- [INSTRUCTIONS FOR THE TASK]
Please copy each line from the entries that contains the string "Hutter".

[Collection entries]
------------------------------
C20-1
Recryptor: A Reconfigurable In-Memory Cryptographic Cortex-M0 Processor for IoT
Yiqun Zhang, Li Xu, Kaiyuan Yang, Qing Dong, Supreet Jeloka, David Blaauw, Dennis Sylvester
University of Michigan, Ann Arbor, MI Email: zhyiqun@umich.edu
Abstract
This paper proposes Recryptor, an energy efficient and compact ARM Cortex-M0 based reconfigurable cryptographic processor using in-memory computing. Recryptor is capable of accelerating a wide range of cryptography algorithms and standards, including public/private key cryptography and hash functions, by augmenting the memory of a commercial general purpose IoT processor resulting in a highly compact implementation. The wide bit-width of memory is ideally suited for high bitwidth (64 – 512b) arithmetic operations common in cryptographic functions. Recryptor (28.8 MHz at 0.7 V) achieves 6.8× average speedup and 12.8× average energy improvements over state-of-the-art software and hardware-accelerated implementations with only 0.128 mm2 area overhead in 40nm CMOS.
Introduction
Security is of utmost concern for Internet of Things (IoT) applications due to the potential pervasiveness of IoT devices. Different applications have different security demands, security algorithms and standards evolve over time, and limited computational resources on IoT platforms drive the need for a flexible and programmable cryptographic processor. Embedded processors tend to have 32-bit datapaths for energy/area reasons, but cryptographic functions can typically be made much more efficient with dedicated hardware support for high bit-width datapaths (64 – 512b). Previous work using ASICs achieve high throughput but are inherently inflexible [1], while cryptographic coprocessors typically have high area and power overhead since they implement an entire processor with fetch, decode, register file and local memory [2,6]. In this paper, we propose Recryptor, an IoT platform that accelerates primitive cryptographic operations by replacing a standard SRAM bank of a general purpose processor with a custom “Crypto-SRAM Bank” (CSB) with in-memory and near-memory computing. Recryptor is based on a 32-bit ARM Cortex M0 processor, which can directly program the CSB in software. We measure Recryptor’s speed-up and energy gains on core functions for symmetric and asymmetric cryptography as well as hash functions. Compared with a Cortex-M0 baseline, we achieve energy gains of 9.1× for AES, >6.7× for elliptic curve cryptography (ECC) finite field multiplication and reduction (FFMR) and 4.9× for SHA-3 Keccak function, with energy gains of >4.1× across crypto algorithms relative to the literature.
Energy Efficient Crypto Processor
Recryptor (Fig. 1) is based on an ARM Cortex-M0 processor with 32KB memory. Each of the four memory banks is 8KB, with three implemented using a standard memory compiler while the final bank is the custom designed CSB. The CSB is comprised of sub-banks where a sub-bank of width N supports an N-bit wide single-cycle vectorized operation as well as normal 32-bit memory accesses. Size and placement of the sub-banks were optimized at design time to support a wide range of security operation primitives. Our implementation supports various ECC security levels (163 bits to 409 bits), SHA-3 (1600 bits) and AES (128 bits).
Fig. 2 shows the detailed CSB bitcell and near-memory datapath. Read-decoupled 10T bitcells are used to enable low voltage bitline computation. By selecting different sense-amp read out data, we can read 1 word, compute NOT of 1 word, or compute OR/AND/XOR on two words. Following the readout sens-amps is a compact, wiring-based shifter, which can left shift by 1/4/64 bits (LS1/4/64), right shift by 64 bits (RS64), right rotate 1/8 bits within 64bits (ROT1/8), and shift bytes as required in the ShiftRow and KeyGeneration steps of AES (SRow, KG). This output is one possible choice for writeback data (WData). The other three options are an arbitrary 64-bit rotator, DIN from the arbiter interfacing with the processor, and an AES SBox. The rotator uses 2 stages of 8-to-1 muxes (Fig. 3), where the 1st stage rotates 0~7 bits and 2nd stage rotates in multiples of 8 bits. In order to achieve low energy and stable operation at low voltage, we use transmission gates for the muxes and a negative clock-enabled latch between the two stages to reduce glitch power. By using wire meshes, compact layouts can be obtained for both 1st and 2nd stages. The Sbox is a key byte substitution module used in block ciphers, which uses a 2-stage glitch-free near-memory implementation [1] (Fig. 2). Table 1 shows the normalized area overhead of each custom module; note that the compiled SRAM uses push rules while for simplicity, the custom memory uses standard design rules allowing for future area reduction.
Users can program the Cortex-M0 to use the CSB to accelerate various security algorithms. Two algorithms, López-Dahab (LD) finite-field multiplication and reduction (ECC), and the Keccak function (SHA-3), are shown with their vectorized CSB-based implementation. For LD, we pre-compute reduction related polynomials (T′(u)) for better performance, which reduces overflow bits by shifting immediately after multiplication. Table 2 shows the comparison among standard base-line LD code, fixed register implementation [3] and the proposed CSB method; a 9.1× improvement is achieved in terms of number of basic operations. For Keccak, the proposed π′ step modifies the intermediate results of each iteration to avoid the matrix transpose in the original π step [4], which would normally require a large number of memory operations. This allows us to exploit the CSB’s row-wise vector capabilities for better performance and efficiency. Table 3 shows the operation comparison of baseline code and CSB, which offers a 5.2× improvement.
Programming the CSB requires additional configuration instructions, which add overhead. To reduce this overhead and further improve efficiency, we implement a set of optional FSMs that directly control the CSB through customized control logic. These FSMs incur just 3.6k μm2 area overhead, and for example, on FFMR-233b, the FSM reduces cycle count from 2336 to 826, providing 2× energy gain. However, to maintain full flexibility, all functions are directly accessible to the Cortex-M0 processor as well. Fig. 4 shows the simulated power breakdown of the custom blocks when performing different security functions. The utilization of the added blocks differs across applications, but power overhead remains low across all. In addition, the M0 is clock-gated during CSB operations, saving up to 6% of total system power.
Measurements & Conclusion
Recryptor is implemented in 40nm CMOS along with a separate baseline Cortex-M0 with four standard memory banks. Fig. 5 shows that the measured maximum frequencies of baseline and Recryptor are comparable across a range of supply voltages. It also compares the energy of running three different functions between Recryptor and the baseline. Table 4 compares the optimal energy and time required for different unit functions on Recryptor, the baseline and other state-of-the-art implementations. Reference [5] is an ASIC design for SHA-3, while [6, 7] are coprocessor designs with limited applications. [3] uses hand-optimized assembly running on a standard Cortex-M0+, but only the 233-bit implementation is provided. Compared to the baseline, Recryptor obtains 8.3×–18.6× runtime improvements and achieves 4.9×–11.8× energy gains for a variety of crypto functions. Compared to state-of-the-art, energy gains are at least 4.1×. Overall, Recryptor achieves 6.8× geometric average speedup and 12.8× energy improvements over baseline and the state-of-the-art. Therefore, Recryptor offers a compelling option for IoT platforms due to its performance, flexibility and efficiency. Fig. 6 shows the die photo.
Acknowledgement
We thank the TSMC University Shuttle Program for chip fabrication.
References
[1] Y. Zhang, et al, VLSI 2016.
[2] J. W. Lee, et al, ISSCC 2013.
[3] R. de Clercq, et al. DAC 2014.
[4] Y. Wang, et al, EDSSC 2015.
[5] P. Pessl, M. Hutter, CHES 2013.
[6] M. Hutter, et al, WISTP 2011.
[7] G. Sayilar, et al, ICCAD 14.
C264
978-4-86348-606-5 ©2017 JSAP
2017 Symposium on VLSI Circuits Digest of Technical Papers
------------------------------
- [WRITTEN SOLUTION]
[5] P. Pessl, M. Hutter, CHES 2013.
[6] M. Hutter, et al, WISTP 2011.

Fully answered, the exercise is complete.